Broadcast

Broadcast, Click Picks, Composers, Contemporary Classical, Online

They’re Officially In The House

A little while back on S21, I mentioned the good news that the indomitable / indubitable / inscrutable / incontinent Kalvos & Damian were bringing back an online-only version of their (ASCAP Deems Taylor) award-winning broadcasts. Though the name has changed from New Music Bazaar  to In The House, The show retains all of its trademark off-the-wall storytelling, banter, and enthusiasm for sharing the music and thought of all kind of interesting NON-POP musicians at work today. Our duo may be out in the wilds of rural Vermont, but there isn’t anything backwoods about their awareness of the new-music scene. Each show is provided in both a high- and low-bandwidth version, so there’s just no excuse to not be listening, hear?

[Note: Happy as I am about this return, I’d be remiss not to also acknowledge the New Music Bazaar’s different yet fine replacement, Noizepunk and Das Krooner. Since 2005 Gene Pritsker and Charles Coleman have been running their own mostly-monthly show, with lots of the same type of K&D-worthy guests. All of their shows are archived for listening at the K&D site right along with the New Music Bazzar’s vast archive.]

Art JarvinenThough Kalvos (Dennis Bathory-Kitsz) and Damian (David Gunn) last appeared in 2005, they more or less pick up just where they left off, with an fun interview of the muy importante left-coaster Art Jarvinen. Art has been a big factor in helping shape what’s come out of CalArts (and Cal, period) lately, and Art’s own music and interview heard in this show perfectly show off much of what California/West-Coast/Southwest music has been concerned with these last 30+ years (hint: it ain’t set-theory or the New Complexity… oh, they probably know it, but “thanks, no thanks”; life’s just too short and sweet…).

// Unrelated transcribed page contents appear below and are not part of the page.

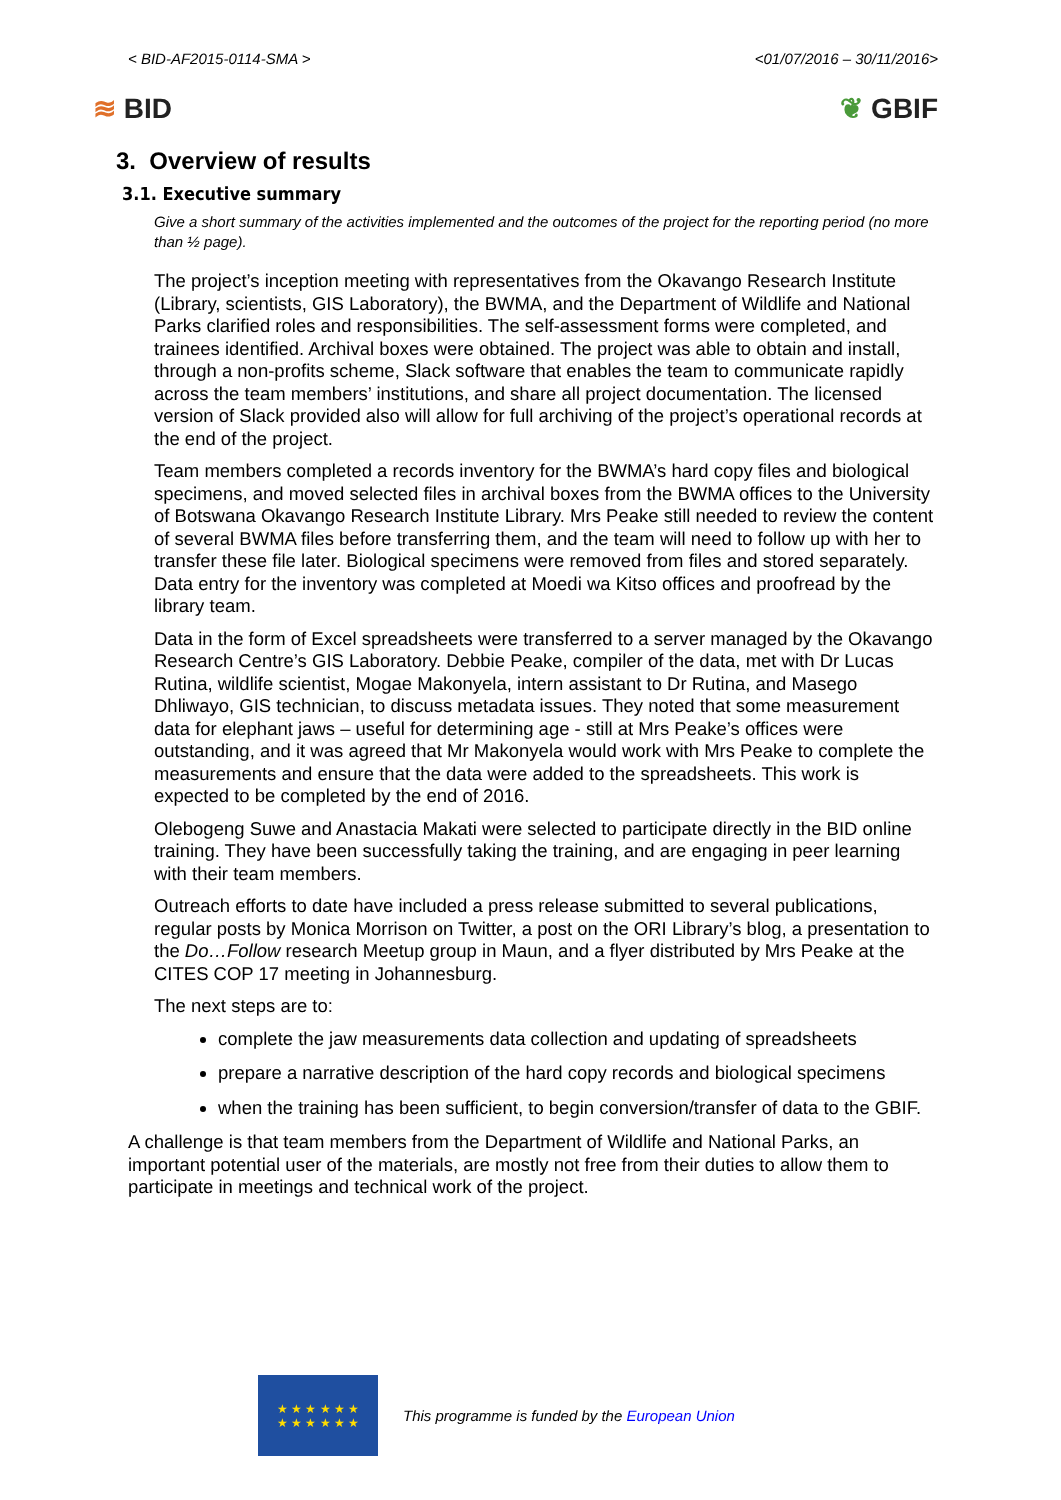< BID-AF2015-0114-SMA > <01/07/2016 – 30/11/2016>
≋ BID ❦ GBIF
3. Overview of results
3.1. Executive summary
Give a short summary of the activities implemented and the outcomes of the project for the reporting period (no more than ½ page).
The project’s inception meeting with representatives from the Okavango Research Institute (Library, scientists, GIS Laboratory), the BWMA, and the Department of Wildlife and National Parks clarified roles and responsibilities. The self-assessment forms were completed, and trainees identified. Archival boxes were obtained. The project was able to obtain and install, through a non-profits scheme, Slack software that enables the team to communicate rapidly across the team members’ institutions, and share all project documentation. The licensed version of Slack provided also will allow for full archiving of the project’s operational records at the end of the project.
Team members completed a records inventory for the BWMA’s hard copy files and biological specimens, and moved selected files in archival boxes from the BWMA offices to the University of Botswana Okavango Research Institute Library. Mrs Peake still needed to review the content of several BWMA files before transferring them, and the team will need to follow up with her to transfer these file later. Biological specimens were removed from files and stored separately. Data entry for the inventory was completed at Moedi wa Kitso offices and proofread by the library team.
Data in the form of Excel spreadsheets were transferred to a server managed by the Okavango Research Centre’s GIS Laboratory. Debbie Peake, compiler of the data, met with Dr Lucas Rutina, wildlife scientist, Mogae Makonyela, intern assistant to Dr Rutina, and Masego Dhliwayo, GIS technician, to discuss metadata issues. They noted that some measurement data for elephant jaws – useful for determining age - still at Mrs Peake’s offices were outstanding, and it was agreed that Mr Makonyela would work with Mrs Peake to complete the measurements and ensure that the data were added to the spreadsheets. This work is expected to be completed by the end of 2016.
Olebogeng Suwe and Anastacia Makati were selected to participate directly in the BID online training. They have been successfully taking the training, and are engaging in peer learning with their team members.
Outreach efforts to date have included a press release submitted to several publications, regular posts by Monica Morrison on Twitter, a post on the ORI Library’s blog, a presentation to the Do…Follow research Meetup group in Maun, and a flyer distributed by Mrs Peake at the CITES COP 17 meeting in Johannesburg.
The next steps are to:
complete the jaw measurements data collection and updating of spreadsheets
prepare a narrative description of the hard copy records and biological specimens
when the training has been sufficient, to begin conversion/transfer of data to the GBIF.
A challenge is that team members from the Department of Wildlife and National Parks, an important potential user of the materials, are mostly not free from their duties to allow them to participate in meetings and technical work of the project.
★ ★ ★ ★ ★ ★
★ ★ ★ ★ ★ ★
This programme is funded by the European Union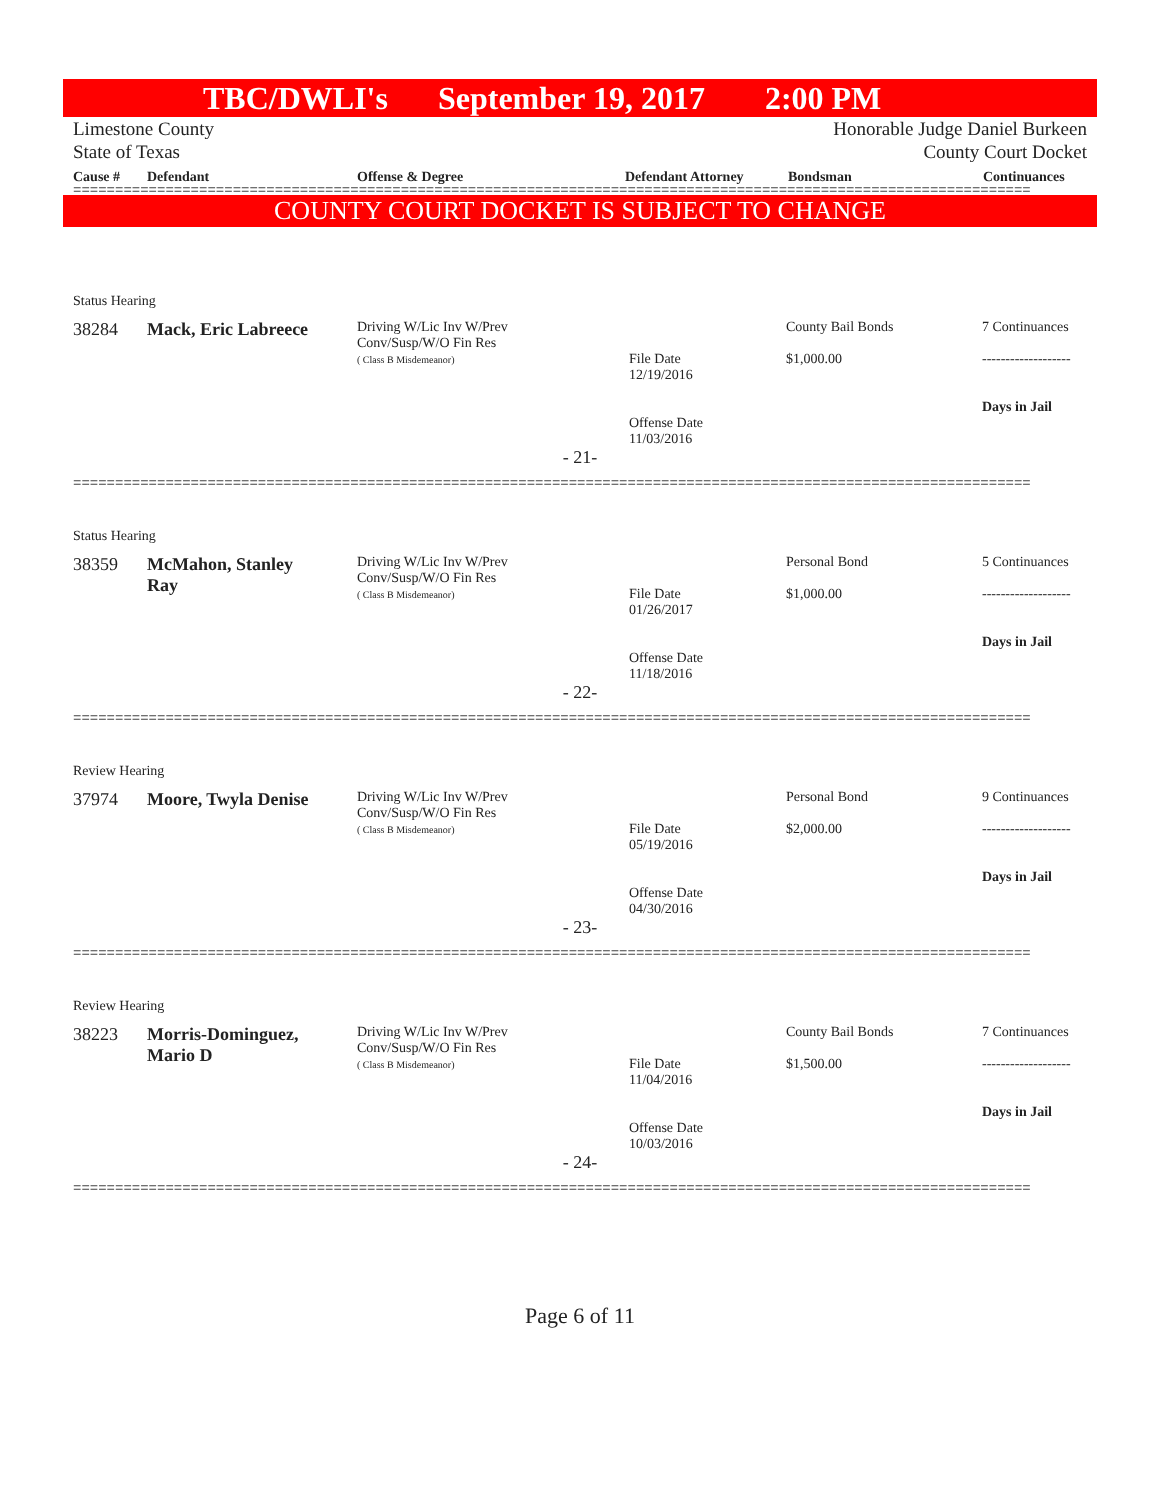TBC/DWLI's September 19, 2017 2:00 PM
Limestone County
State of Texas
Honorable Judge Daniel Burkeen
County Court Docket
Cause # Defendant Offense & Degree Defendant Attorney Bondsman Continuances
==================================================================================================================
COUNTY COURT DOCKET IS SUBJECT TO CHANGE
Status Hearing
38284
Mack, Eric Labreece
Driving W/Lic Inv W/Prev
Conv/Susp/W/O Fin Res
( Class B Misdemeanor)
File Date
12/19/2016
Offense Date
11/03/2016
County Bail Bonds
$1,000.00
7 Continuances
-------------------
Days in Jail
- 21-
==================================================================================================================
Status Hearing
38359
McMahon, Stanley
Ray
Driving W/Lic Inv W/Prev
Conv/Susp/W/O Fin Res
( Class B Misdemeanor)
File Date
01/26/2017
Offense Date
11/18/2016
Personal Bond
$1,000.00
5 Continuances
-------------------
Days in Jail
- 22-
==================================================================================================================
Review Hearing
37974
Moore, Twyla Denise
Driving W/Lic Inv W/Prev
Conv/Susp/W/O Fin Res
( Class B Misdemeanor)
File Date
05/19/2016
Offense Date
04/30/2016
Personal Bond
$2,000.00
9 Continuances
-------------------
Days in Jail
- 23-
==================================================================================================================
Review Hearing
38223
Morris-Dominguez,
Mario D
Driving W/Lic Inv W/Prev
Conv/Susp/W/O Fin Res
( Class B Misdemeanor)
File Date
11/04/2016
Offense Date
10/03/2016
County Bail Bonds
$1,500.00
7 Continuances
-------------------
Days in Jail
- 24-
==================================================================================================================
Page 6 of 11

Shame on you if you’ve never bookmarked the K&D site; but all is forgiven if you do it now, and be sure to check back regularly for all the fun to come. …Oh, and send ’em a check every so often too, OK? Pure love and enthusiasm can’t pay those production costs and server bills, and Paypal couldn’t be simpler to use. They’re doing this for you, so do a little back.

Broadcast, Click Picks, Contemporary Classical

Re-cue the Wobbly “Meistersinger”

Robert Gable at his aworks blog flagged this gem of news from Dennis Bathory-Kitsz’s We Are All Mozart site:

Beginning this summer, we are bringing back Kalvos & Damian — not the old format of the New Music Bazaar, but rather Kalvos and Damian: In the House!  … We shut down the show in September 2005 after 537 episodes, but the demand for our show has never quite relented. We will start with the four interviews we did not broadcast during the show’s initial run, and then continue with Art Jarvinen and, if things go well, with Lisa Whistlecroft. By then we should have a schedule set up. K&D will not be on the air, which will give us more flexibility to conduct the interviews at our leisure and not be locked into time or geography. The show will be recorded on each end (or all three ends, if David “Damian” Gunn stays home) using a Skype connection, and the resulting recordings dropped atop one another. Fun a-comin!   ~ Dennis

K&D’s original New Music Bazaar was truly a new-music treasure — and still is, since virtually all of the shows are still being archived on the web for your listening pleasure. Dennis/Kalvos and David/Damian (for those not familiar, handily branded with scarlet letters for life by me in the above photo) have selflessly, and often absurdly, promoted a huge swath of new-music activity that often gets little notice or airplay. Chock-a-block full of interviews, music, and offbeat stories, the shows aren’t always (or even often) serious, but the underlying commitment and love for new, living music most definitely is. Stand by your internet dial, and we’ll let you know when links to the show are up.

Update: By the by, Dennis was recently interviewed by current Vermont composer-in-residence David Ludwig, and you can view the whole thing online.